The Consumer Financial Protection Bureau has announced a new rule (the “Ability-to-Repay rule”) requiring mortgage lenders to ensure that potential borrowers will be able to repay their mortgages.  The CFPB is charged with amending Regulation Z, which carries out the Truth in Lending Act.  The CFPB also implements the ability-to-repay requirements under the Dodd-Frank Wall Street Reform and Consumer Protection Act (“Dodd-Frank”).  Under Dodd-Frank, creditors must make a reasonable and good faith determination that borrowers have a reasonable ability to repay the loan.

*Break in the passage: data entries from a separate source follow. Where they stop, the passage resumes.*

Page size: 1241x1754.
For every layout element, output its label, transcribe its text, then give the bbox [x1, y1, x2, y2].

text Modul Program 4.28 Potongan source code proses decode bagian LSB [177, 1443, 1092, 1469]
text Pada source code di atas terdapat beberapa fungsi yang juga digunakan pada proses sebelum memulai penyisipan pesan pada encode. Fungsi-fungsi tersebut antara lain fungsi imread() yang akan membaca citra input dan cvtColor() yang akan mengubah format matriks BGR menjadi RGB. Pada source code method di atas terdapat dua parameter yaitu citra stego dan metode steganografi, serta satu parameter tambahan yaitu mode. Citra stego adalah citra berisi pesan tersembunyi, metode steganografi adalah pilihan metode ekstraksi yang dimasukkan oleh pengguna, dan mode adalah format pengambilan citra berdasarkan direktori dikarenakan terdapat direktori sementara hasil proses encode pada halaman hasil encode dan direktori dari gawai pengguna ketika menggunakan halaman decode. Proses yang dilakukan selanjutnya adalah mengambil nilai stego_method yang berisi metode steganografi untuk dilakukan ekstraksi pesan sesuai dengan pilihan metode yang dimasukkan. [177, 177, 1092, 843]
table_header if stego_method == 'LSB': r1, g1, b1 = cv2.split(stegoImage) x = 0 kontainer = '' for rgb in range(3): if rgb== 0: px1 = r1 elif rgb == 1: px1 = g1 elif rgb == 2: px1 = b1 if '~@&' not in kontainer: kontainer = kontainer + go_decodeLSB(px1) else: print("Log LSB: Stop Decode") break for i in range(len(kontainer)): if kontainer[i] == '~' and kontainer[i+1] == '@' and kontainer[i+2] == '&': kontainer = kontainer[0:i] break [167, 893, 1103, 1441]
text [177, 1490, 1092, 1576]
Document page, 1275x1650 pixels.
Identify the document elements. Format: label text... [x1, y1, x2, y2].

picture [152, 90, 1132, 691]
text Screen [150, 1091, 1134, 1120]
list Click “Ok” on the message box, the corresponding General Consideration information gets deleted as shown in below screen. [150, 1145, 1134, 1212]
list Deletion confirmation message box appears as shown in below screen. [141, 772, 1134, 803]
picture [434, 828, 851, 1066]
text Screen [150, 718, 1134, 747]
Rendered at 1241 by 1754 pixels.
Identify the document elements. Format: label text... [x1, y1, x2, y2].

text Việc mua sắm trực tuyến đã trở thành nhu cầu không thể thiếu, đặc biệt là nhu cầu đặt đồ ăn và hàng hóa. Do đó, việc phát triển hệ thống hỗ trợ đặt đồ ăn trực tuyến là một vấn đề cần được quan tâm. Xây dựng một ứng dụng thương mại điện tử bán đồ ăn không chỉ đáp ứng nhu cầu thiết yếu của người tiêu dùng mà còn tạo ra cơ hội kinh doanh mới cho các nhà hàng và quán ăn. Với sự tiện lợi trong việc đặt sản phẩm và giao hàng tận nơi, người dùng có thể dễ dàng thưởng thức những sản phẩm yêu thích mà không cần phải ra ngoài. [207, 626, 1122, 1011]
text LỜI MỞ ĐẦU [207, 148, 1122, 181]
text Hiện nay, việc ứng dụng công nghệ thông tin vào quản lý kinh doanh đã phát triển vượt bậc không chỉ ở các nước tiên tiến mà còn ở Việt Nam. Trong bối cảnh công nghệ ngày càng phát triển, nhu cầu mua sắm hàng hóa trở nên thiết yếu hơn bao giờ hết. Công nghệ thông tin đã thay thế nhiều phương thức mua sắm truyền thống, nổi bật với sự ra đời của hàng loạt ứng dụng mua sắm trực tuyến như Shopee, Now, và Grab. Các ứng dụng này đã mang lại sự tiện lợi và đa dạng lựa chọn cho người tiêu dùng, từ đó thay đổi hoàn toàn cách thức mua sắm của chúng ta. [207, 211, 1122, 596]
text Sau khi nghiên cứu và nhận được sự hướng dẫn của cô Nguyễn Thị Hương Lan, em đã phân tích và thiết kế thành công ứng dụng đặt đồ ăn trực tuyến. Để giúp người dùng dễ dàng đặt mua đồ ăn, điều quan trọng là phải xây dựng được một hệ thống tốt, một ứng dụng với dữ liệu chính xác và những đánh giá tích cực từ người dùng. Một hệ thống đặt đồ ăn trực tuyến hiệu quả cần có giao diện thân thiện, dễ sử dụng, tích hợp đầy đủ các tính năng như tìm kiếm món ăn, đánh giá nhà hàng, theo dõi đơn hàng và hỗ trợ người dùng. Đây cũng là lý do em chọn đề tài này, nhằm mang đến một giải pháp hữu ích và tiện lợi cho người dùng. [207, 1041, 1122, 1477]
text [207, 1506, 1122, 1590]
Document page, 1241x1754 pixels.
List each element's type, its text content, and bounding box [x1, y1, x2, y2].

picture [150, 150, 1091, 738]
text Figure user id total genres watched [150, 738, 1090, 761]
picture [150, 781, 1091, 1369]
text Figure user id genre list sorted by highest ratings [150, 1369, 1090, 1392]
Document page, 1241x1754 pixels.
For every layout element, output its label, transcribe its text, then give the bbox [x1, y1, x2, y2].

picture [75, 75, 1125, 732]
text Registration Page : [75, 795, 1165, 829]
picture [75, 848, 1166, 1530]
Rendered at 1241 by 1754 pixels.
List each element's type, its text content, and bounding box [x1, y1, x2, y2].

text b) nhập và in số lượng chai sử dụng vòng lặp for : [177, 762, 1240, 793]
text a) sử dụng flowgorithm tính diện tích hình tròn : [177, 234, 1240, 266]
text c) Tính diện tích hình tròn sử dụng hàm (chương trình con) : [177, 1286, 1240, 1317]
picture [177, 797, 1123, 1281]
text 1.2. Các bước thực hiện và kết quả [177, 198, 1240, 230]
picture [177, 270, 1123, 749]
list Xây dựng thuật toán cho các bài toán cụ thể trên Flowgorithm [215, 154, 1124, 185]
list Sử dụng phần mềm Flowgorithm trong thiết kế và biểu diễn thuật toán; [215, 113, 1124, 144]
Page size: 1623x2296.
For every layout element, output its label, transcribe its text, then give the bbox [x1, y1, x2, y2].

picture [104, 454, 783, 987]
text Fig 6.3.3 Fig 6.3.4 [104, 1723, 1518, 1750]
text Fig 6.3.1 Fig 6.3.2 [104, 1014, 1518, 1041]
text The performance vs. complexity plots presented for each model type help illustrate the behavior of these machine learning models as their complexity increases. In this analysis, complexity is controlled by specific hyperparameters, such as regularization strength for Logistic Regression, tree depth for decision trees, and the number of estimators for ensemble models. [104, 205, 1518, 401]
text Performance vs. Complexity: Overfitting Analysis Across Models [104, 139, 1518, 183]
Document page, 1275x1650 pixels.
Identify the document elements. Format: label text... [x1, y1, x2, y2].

The Ability-to-Repay rule is aimed at protecting American consumers.  According to the CFPB Director, the “Ability-to-Repay rule protects borrowers from the kinds of risky lending practices that resulted in so many families losing their homes.”

Under the new rule:

  • 1. Lenders are required to obtain and verify financial information from potential borrowers,
  • 2. Lenders must evaluate and conclude that potential borrowers have sufficient assets or income to repay the loan, and
  • 3. Lenders cannot use lower, introductory “teaser” interest rates (which cause monthly payments to jump to unaffordable levels) to base their evaluation of a potential borrower’s ability to repay the loan.

In assessing whether a borrower will be able to repay their loan, lenders must generally consider the following underwriting factors:  1) current or reasonable expected income or assets, 2) current employment status, 3) the monthly payment, 4) monthly payment on any simultaneous loan, 5) the monthly payment for mortgage-related obligations, 6) current debt obligations, 7) monthly debt-to-income ratio, and 8 ) credit history.